Shopping Center Management Facts and Tips
Managing a Shopping Center is a special process. The larger the property, the more complex and detailed the process. Only the best property managers with the required experience should take on the task. Special tools and systems are required for retail property control and tenant optimisation.
Consider the average shopping center in any town or city. Exactly what needs to be managed? Try some of these:
- Tenants
- Leases
- Maintenance
- Customers
- Income
- Expenditure
- Arrears
- Vacancies
- Renovation
- Relocation and expansion
- Tenant retention
- Tenant mix
- Risk and liability
- Documentation
Every one of these issues is quite detailed.
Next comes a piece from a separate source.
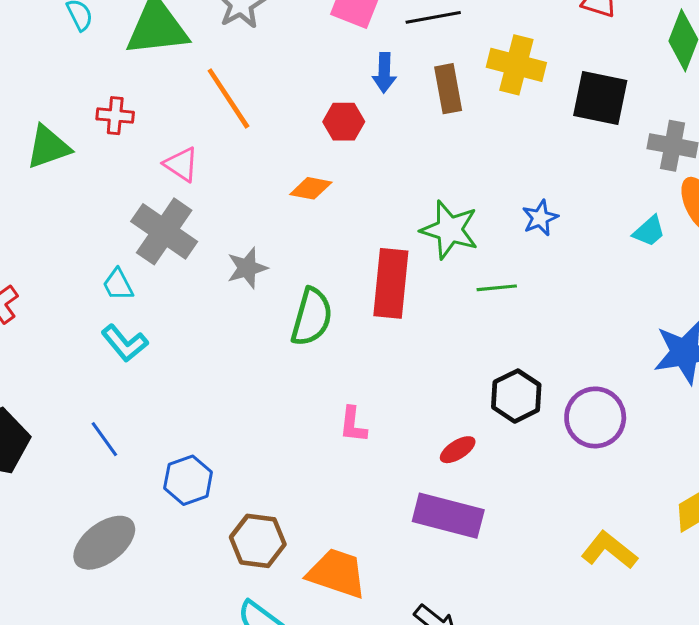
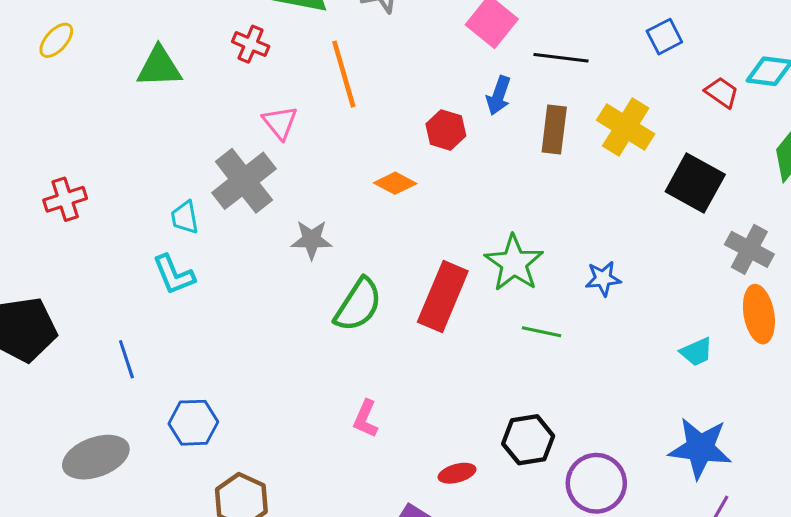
red cross: (115, 116) -> (251, 44), moved
cyan trapezoid: (649, 231) -> (696, 352), moved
In larger managed properties it can take weeks if not months to fully understand the facts of a property and a client.
So let’s set some rules here to help you establish a shopping center management system. The following issues are the main ones to get started with, but you can add to the list based on your local area, the property type, and the town or city.
- Review the local area for competing properties. They may draw your tenants away from your property.
- Understand the market rentals that apply in the market today. Are those rentals applicable to your property? What are the impacts of incentive on your property when it comes to attracting a new tenant?
- You will have speciality tenants as well as anchor tenants to consider. Look at all the leases so you understand the critical dates and when they are to occur.
- The anchor tenant’s lease will impact the property in a major way. Ensure that you know the facts of occupancy and property usage. Look for ways for the anchor tenant to get involved with and support the specialty tenants.
- Arrears and vacancies will come and go from the property on a regular basis. The point is that they require ‘management’ and control. As a general rule, look for ways to minimise arrears and solve vacancy issues.
- There should be a budget for income and expenditure in the property. That budget will be part of the larger and more detailed property business plan. The property business plan should include a lease management strategy, tenant retention plan, tenant mix profile, maintenance report, capital works strategy, and the income and expenditure budget. Look for the details of the plan and find out how it works. Understand if the property is currently on track to the targets required, and identify any threats coming up in critical dates, maintenance, and occupancy.
A comprehensive plan in retail shopping center management will help you take the property forward in many different ways. Understand the plan or create it based on the requirements of the landlord client.